## Exercise
Scan the entries below for the word "GoPharm" and copy every line in which it occurs.

## Dataset extract

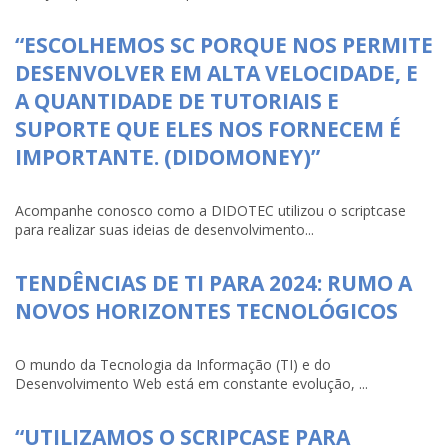
“ESCOLHEMOS SC PORQUE NOS PERMITE
DESENVOLVER EM ALTA VELOCIDADE, E
A QUANTIDADE DE TUTORIAIS E
SUPORTE QUE ELES NOS FORNECEM É
IMPORTANTE. (DIDOMONEY)”
Acompanhe conosco como a DIDOTEC utilizou o scriptcase
para realizar suas ideias de desenvolvimento...
TENDÊNCIAS DE TI PARA 2024: RUMO A
NOVOS HORIZONTES TECNOLÓGICOS
O mundo da Tecnologia da Informação (TI) e do
Desenvolvimento Web está em constante evolução, ...
“UTILIZAMOS O SCRIPCASE PARA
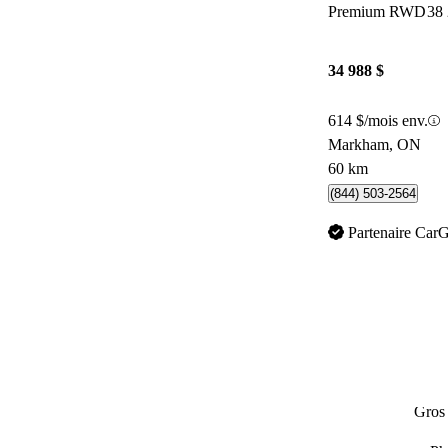
Premium RWD
38
34 988 $
614 $/mois env.
Markham, ON
60 km
(844) 503-2564
Partenaire Car
Gros 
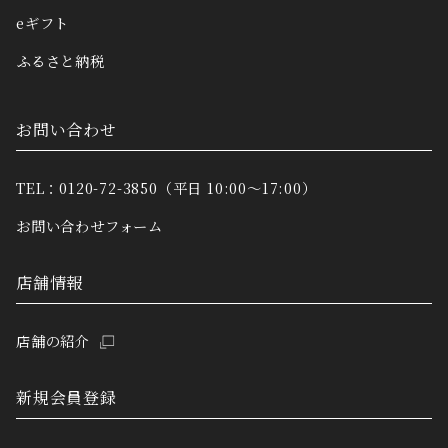
eギフト
ふるさと納税
お問い合わせ
TEL：0120-72-3850（平日 10:00～17:00）
お問い合わせフォーム
店舗情報
店舗の紹介
新規会員登録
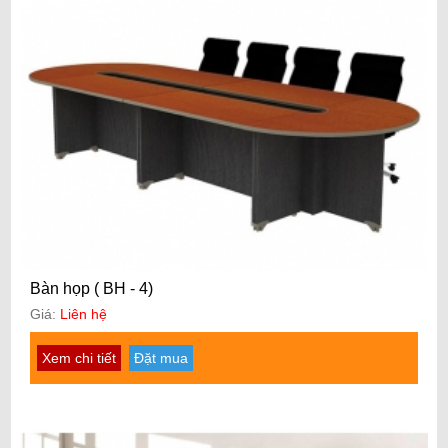
Bàn họp ( BH - 4)
Giá:
Liên hệ
Xem chi tiết
Đặt mua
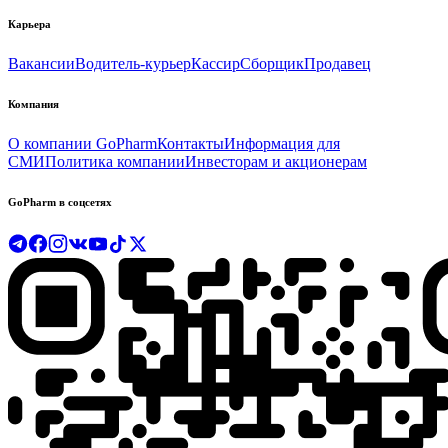
Карьера
Вакансии
Водитель-курьер
Кассир
Сборщик
Продавец
Компания
О компании GoPharm
Контакты
Информация для
СМИ
Политика компании
Инвесторам и акционерам
GoPharm в соцсетях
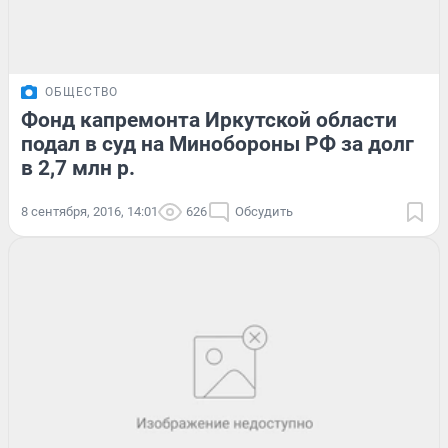
ОБЩЕСТВО
Фонд капремонта Иркутской области
подал в суд на Минобороны РФ за долг
в 2,7 млн р.
8 сентября, 2016, 14:01
626
Обсудить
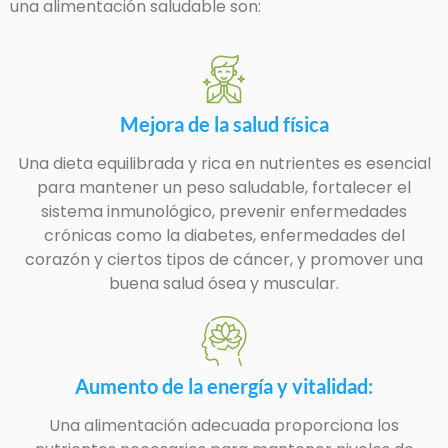
una alimentación saludable son:
Mejora de la salud física
Una dieta equilibrada y rica en nutrientes es esencial
para mantener un peso saludable, fortalecer el
sistema inmunológico, prevenir enfermedades
crónicas como la diabetes, enfermedades del
corazón y ciertos tipos de cáncer, y promover una
buena salud ósea y muscular.
Aumento de la energía y vitalidad:
Una alimentación adecuada proporciona los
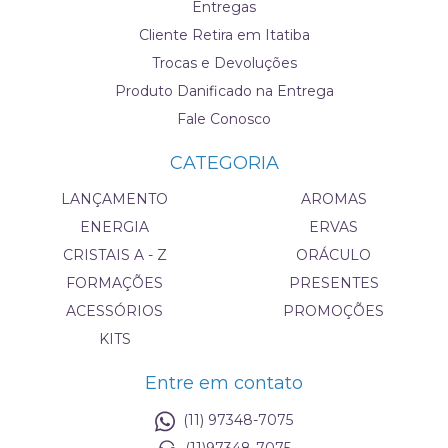
Entregas
Cliente Retira em Itatiba
Trocas e Devoluções
Produto Danificado na Entrega
Fale Conosco
CATEGORIA
LANÇAMENTO
AROMAS
ENERGIA
ERVAS
CRISTAIS A - Z
ORÁCULO
FORMAÇÕES
PRESENTES
ACESSÓRIOS
PROMOÇÕES
KITS
Entre em contato
(11) 97348-7075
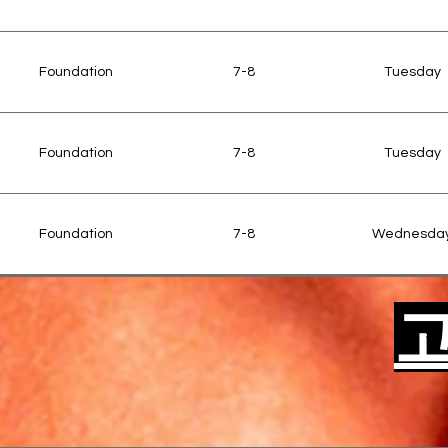
Performance Lab
Stag
Friday Junior Workshop
(Rehearsal)
Perf
Foundation
7-8
Tuesday
Friday Senior Workshop
Industry Masterclass
Monol
Foundation
7-8
Tuesday
Foundation
7-8
Wednesda
고
Foundation
7-8
Wednesda
Foundation
7-8
Thursday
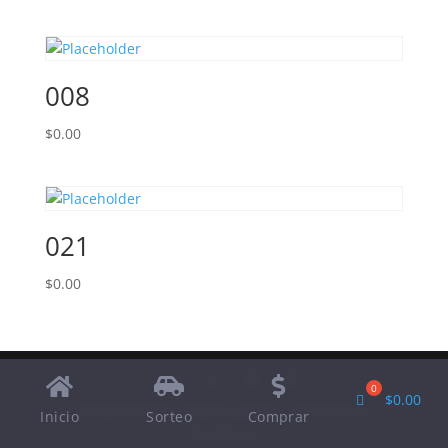
008
$
0.00
021
$
0.00
$
0.00
Designed by
Elegant Themes
| Powered by
Inicio
Sorteo
Comprar
WordPress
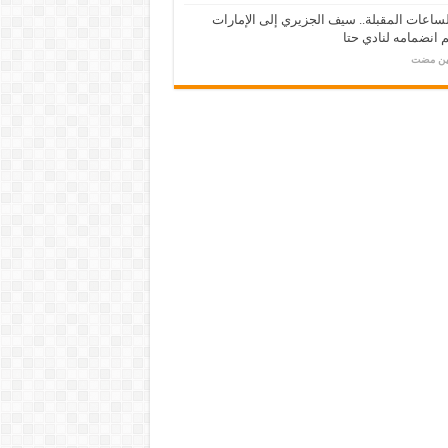
ساعات المقبلة.. سيف الجزيري إلى الإمارات
انضمامه لنادي حتا
مين مضت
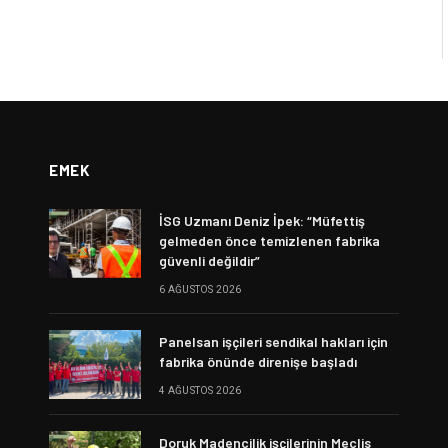
EMEK
İSG Uzmanı Deniz İpek: “Müfettiş
gelmeden önce temizlenen fabrika
güvenli değildir”
6 AĞUSTOS 2026
Panelsan işçileri sendikal hakları için
fabrika önünde direnişe başladı
4 AĞUSTOS 2026
Doruk Madencilik işçilerinin Meclis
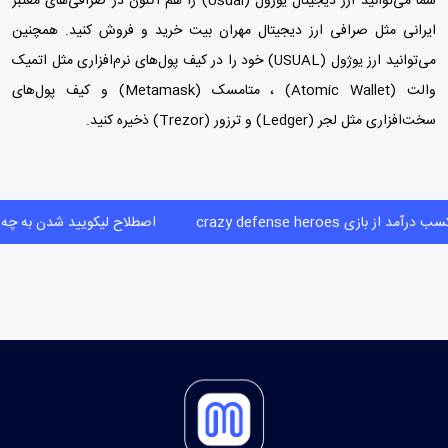
شما می‌توانید ارز دیجیتال یوژول (Usual) را هم اکنون در صرافی‌های معتبر
ایرانی مثل
صرافی ارز دیجیتال مهران بیت
خرید و فروش کنید. همچنین
می‌توانید ارز یوژول (USUAL) خود را در کیف پول‌های نرم‌افزاری مثل اتمیک
والت (Atomic Wallet) ،
متامسک (Metamask)
و
کیف پول‌
های
سخت‌افزاری مثل لجر (Ledger) و ترزور (Trezor) ذخیره کنید.
کسب درآمد از بازی crazy defense heroes
اصطلاح لیکویید شدن به 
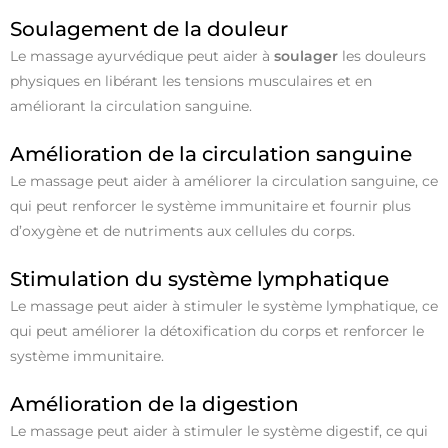
Soulagement de la douleur
Le massage ayurvédique peut aider à
soulager
les douleurs
physiques en libérant les tensions musculaires et en
améliorant la circulation sanguine.
Amélioration de la circulation sanguine
Le massage peut aider à améliorer la circulation sanguine, ce
qui peut renforcer le système immunitaire et fournir plus
d’oxygène et de nutriments aux cellules du corps.
Stimulation du système lymphatique
Le massage peut aider à stimuler le système lymphatique, ce
qui peut améliorer la détoxification du corps et renforcer le
système immunitaire.
Amélioration de la digestion
Le massage peut aider à stimuler le système digestif, ce qui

## Exercise result
О компании GoPharm
GoPharm в соцсетях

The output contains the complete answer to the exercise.